From left to right, a temporal sequence of interaction of the MG (blue) and developing commissures (brown).(adapted from Klämbt, 1991).

Early in the development of the CNS, the first axonal growth cones explore the dorsal surface of the nerve cord, and make contacts with two classes of glial cells (Jacobs and Goodman 1989). One overlies the position of the presumptive longitudinal tracts, the other the position of the anterior commissure. Axons which cross the midline interact with neuron and glial cells before they extend to make a contralateral projection. If the MG are missing, many axons extend towards the midline and do not leave (Sonnenfeld and Jacobs, 1994). Once the first axons have established a contralateral tract, some of the MG, located at the anterior boundary of the segment, will migrate dorsally and posteriorly to separate the axons into two groups: these become the anterior and posterior commissures [See figure above]. Later in development, the MG extend oligodendroglial-like processes to ensheath the commissural axons.[See lateral view below.] Ensheathing MG contribute to the Blood Brain Barrier.

The MG and Midline Axon Guidance

Embryos mutant for genes required for MG survival and differentiation have either fused axon tracts at the midline (single-minded) or fused commissures containing axons that should not be crossing the midline (D-Egfr pathway mutants). Surprisingly, there is a mutant in which the MG survive, but axons still fuse at the midline. This gene is slit, which encodes a glycoprotein secreted by the MG.

Longitudinal axon fasicles can be identified in Drosophila larvae with an antibody to the Fasciclin II protein.
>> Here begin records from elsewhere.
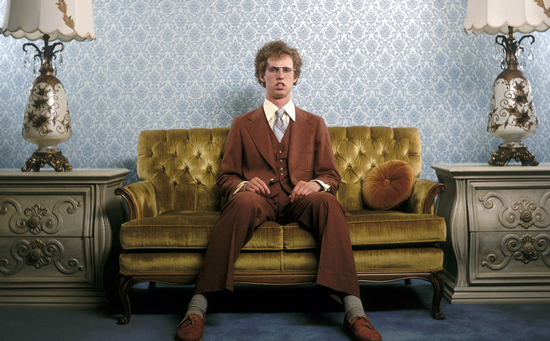
This screenshot has width=550, height=341. What are the coordinates of `lamp` in the screenshot? It's located at (57, 149), (502, 114).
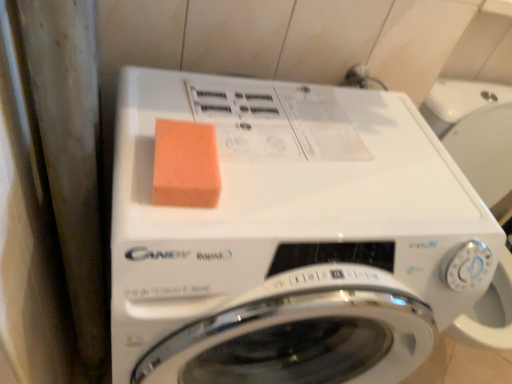
Question: Is orange sponge at upper center situated inside white glossy washing machine at center or outside?

Choices:
 (A) inside
 (B) outside

Answer: (A)

Question: In terms of height, does orange sponge at upper center look taller or shorter compared to white glossy washing machine at center?

Choices:
 (A) short
 (B) tall

Answer: (A)

Question: From a real-world perspective, is orange sponge at upper center physically located above or below white glossy washing machine at center?

Choices:
 (A) above
 (B) below

Answer: (A)

Question: Looking at their shapes, would you say white glossy washing machine at center is wider or thinner than orange sponge at upper center?

Choices:
 (A) wide
 (B) thin

Answer: (A)

Question: Relative to orange sponge at upper center, is white glossy washing machine at center in front or behind?

Choices:
 (A) behind
 (B) front

Answer: (B)

Question: Is point click(x=139, y=185) positioned closer to the camera than point click(x=160, y=200)?

Choices:
 (A) closer
 (B) farther

Answer: (B)

Question: Which is correct: white glossy washing machine at center is inside orange sponge at upper center, or outside of it?

Choices:
 (A) inside
 (B) outside

Answer: (B)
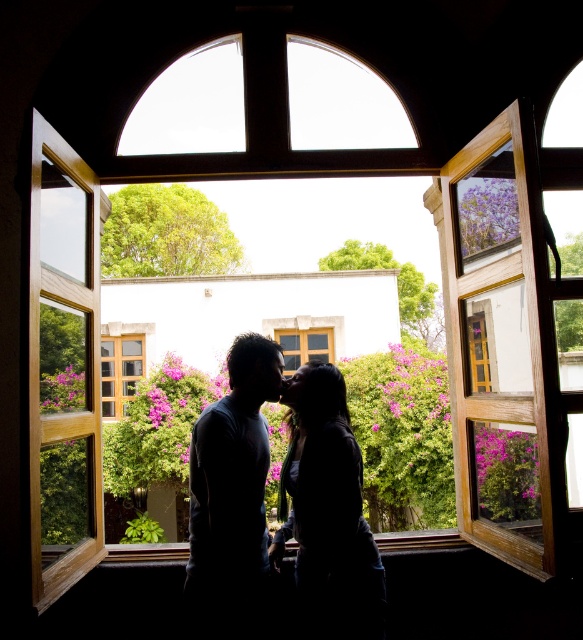
Between point (266, 573) and point (93, 492), which one is positioned behind?

The point (93, 492) is more distant.

Between black matte couple at center and wooden frame at left, which one has less height?

With less height is black matte couple at center.

Who is more forward, (331, 460) or (59, 257)?

Positioned in front is point (331, 460).

Locate an element on the screen. This screenshot has height=640, width=583. black matte couple at center is located at coordinates (234, 497).

Does wooden frame at left appear under wooden window at center?

Incorrect, wooden frame at left is not positioned below wooden window at center.

Measure the distance between point (x=82, y=492) and camera.

A distance of 3.28 meters exists between point (x=82, y=492) and camera.

Does point (57, 234) come behind point (100, 355)?

That is False.

At what (x,y) coordinates should I click in order to perform the action: click on wooden frame at left. Please return your answer as a coordinate pair (x, y). Looking at the image, I should click on (64, 365).

Which is behind, point (243, 349) or point (107, 372)?

The point (107, 372) is more distant.

Between black matte couple at center and wooden window at center, which one has less height?

black matte couple at center is shorter.

Identify the location of black matte couple at center. [x=234, y=497].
Normally (left) these axons do not approach the midline. If the MG are lesioned in late embryogenesis (middle), some axon tracts fuse at the midline. In larvaeof Drosophila with reduced slit function (right), lateral axon tracts cross and recross the midline.
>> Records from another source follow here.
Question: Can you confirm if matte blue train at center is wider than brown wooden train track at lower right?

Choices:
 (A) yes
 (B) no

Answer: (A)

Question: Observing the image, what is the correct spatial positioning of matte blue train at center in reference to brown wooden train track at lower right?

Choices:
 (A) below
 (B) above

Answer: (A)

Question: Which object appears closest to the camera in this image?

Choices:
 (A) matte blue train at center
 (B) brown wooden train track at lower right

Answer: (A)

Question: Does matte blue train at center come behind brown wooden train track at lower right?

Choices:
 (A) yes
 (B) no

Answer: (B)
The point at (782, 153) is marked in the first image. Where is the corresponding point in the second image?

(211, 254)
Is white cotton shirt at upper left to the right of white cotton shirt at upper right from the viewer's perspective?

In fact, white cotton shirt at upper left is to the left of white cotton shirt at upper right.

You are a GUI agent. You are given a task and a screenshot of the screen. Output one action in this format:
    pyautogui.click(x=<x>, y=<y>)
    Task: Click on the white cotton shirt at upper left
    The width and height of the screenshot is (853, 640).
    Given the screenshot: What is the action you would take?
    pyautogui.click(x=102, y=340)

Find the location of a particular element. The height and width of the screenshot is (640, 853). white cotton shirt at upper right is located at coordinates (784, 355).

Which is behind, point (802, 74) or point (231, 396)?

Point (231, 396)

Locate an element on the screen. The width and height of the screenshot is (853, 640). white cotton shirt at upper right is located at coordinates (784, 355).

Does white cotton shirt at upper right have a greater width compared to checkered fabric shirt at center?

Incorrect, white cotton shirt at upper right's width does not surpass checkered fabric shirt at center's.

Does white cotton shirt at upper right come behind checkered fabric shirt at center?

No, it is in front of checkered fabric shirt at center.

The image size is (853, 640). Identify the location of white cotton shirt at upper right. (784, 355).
Work in this lab, and in Corey Goodman's, has established that Slit is the midline repellent signal that prevents axons from inappropriate crossing or re-crossingof the midline. Slit is a ligand for a receptor on growth cones, called Robo (Battye et al., 1999). Slit, and its worm and vertebrate orthologs, have a novel multidomain stricture, suggestive of interaction with the cell surface, extra-cellular matrix and cell signaling (Rothberg et al., 1990). The major structural domains are a Leucine rich region (LRR) EGF domains and a Laminin-like globular or "G" domain.
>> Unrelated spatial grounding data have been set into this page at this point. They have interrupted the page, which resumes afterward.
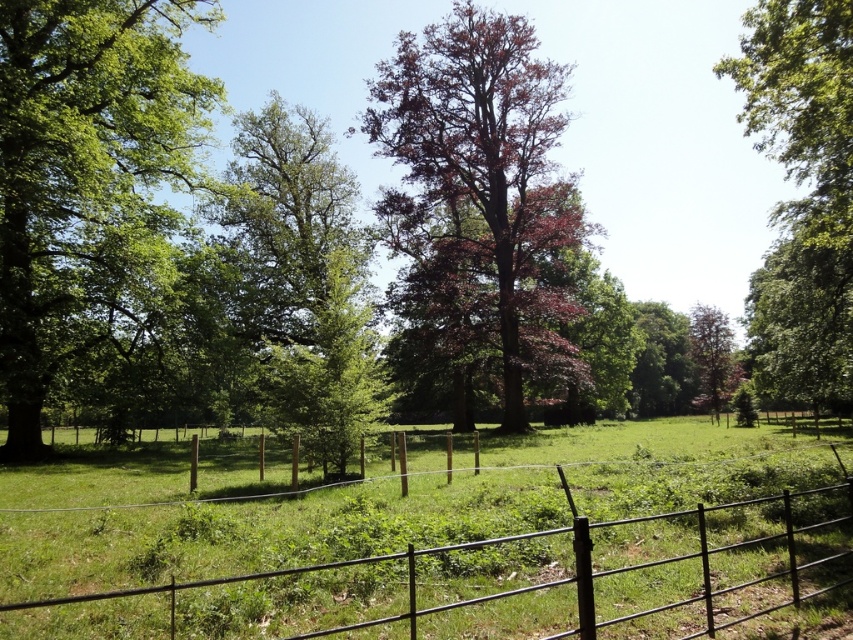
Question: Based on their relative distances, which object is farther from the purple-leaved tree at center?

Choices:
 (A) green leafy tree at center
 (B) green leafy tree at left

Answer: (B)

Question: Can you confirm if green leafy tree at left is bigger than green leafy tree at upper right?

Choices:
 (A) no
 (B) yes

Answer: (A)

Question: Which of the following is the closest to the observer?

Choices:
 (A) (712, 364)
 (B) (45, 125)
 (C) (456, 44)

Answer: (B)

Question: Which of these objects is positioned closest to the green leafy tree at left?

Choices:
 (A) green leafy tree at upper right
 (B) purple-leaved tree at right

Answer: (A)

Question: From the image, what is the correct spatial relationship of purple-leaved tree at center in relation to purple-leaved tree at right?

Choices:
 (A) left
 (B) right

Answer: (A)

Question: Can you confirm if green leafy tree at upper right is positioned below green leafy tree at center?

Choices:
 (A) no
 (B) yes

Answer: (A)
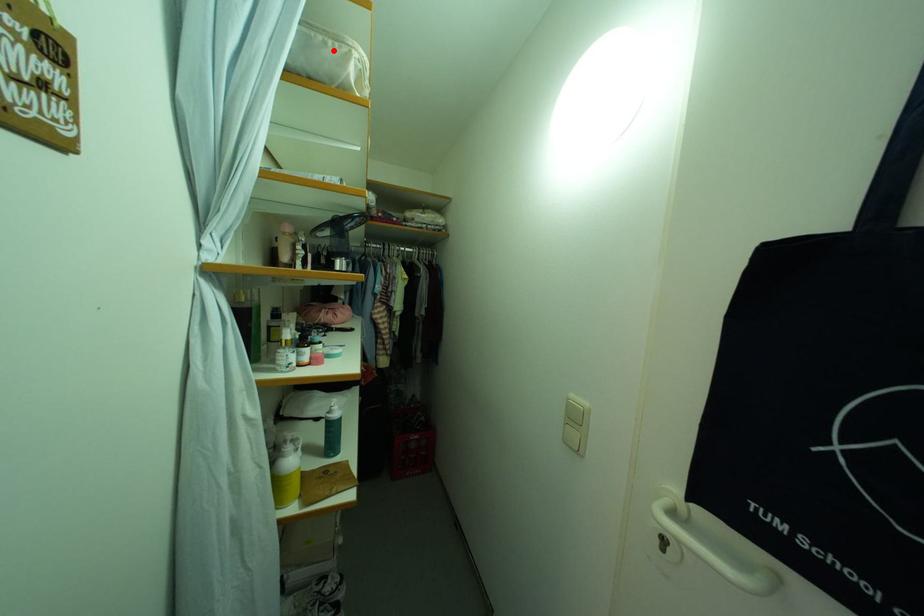
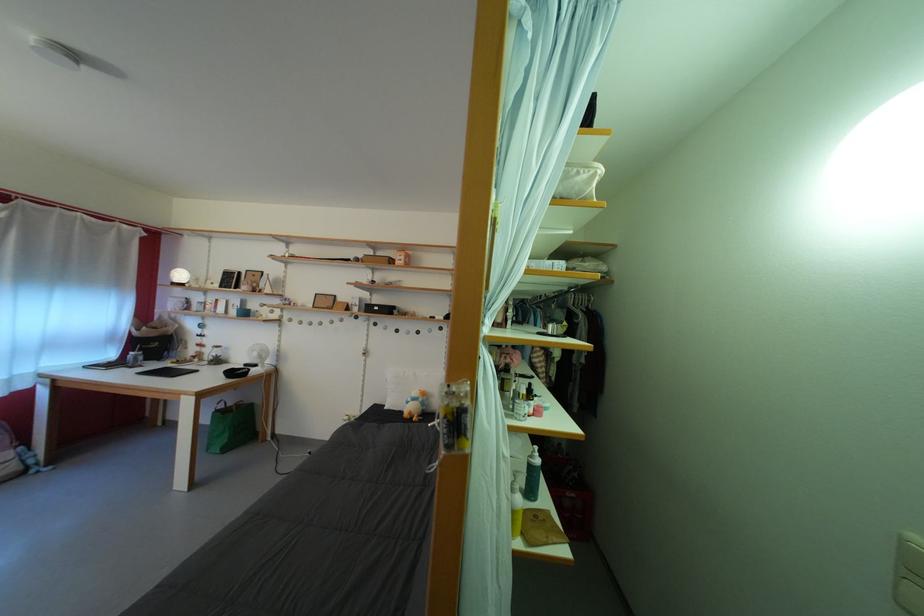
In the second image, find the point that corresponds to the highlighted location in the first image.

(587, 179)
Structure-Function analysis of Slit

We have determined that the LRR domain is required for repellent signaling and for binding to the putative receptor for Slit, called Robo. For instance, axon tract extablishment is disrupted when full length Slit is expressed at the midline of transgenic Drosophila (second panel). Axon pattern is normal if Slit lacking a portion of the LRR domain is expressed in the midline (third panel). However, repellent signals from Slit are potentiated if forms of Slit with deletions in the EGF or G domains are expressed in the midline (right panels).We are continuing our characterisation of Slit function and signaling by identifying other proteins that associate with Slit in vivo.